Please restate the data that follows word for word, with the pictures left out.

Start of Data

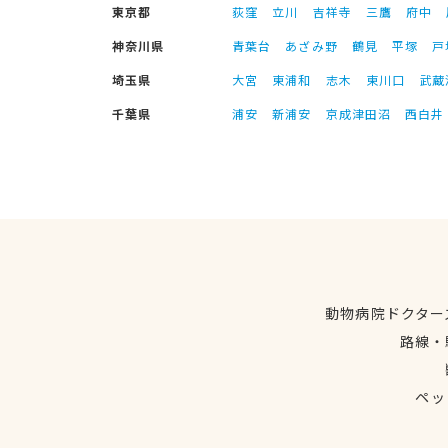
東京都
荻窪
立川
吉祥寺
三鷹
府中
神奈川県
青葉台
あざみ野
鶴見
平塚
戸
埼玉県
大宮
東浦和
志木
東川口
武蔵
千葉県
浦安
新浦安
京成津田沼
西白井
動物病院ドクター
路線・
ペッ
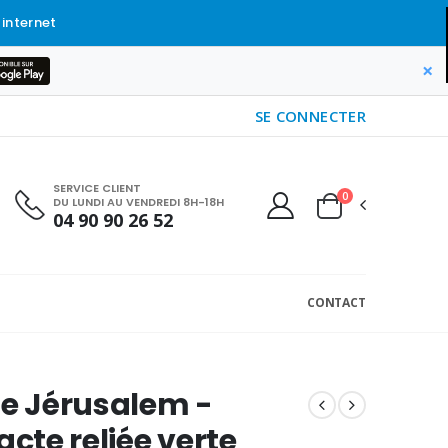
 internet
×
SE CONNECTER
SERVICE CLIENT
0
DU LUNDI AU VENDREDI 8H-18H
04 90 90 26 52
CONTACT
de Jérusalem -
te reliée verte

End of Data

▶ [Answer]:
東京都
荻窪
立川
吉祥寺
三鷹
府中
神奈川県
青葉台
あざみ野
鶴見
平塚
戸
埼玉県
大宮
東浦和
志木
東川口
武蔵
千葉県
浦安
新浦安
京成津田沼
西白井
動物病院ドクター
路線・
ペッ
 internet
×
SE CONNECTER
SERVICE CLIENT
0
DU LUNDI AU VENDREDI 8H-18H
04 90 90 26 52
CONTACT
de Jérusalem -
te reliée verte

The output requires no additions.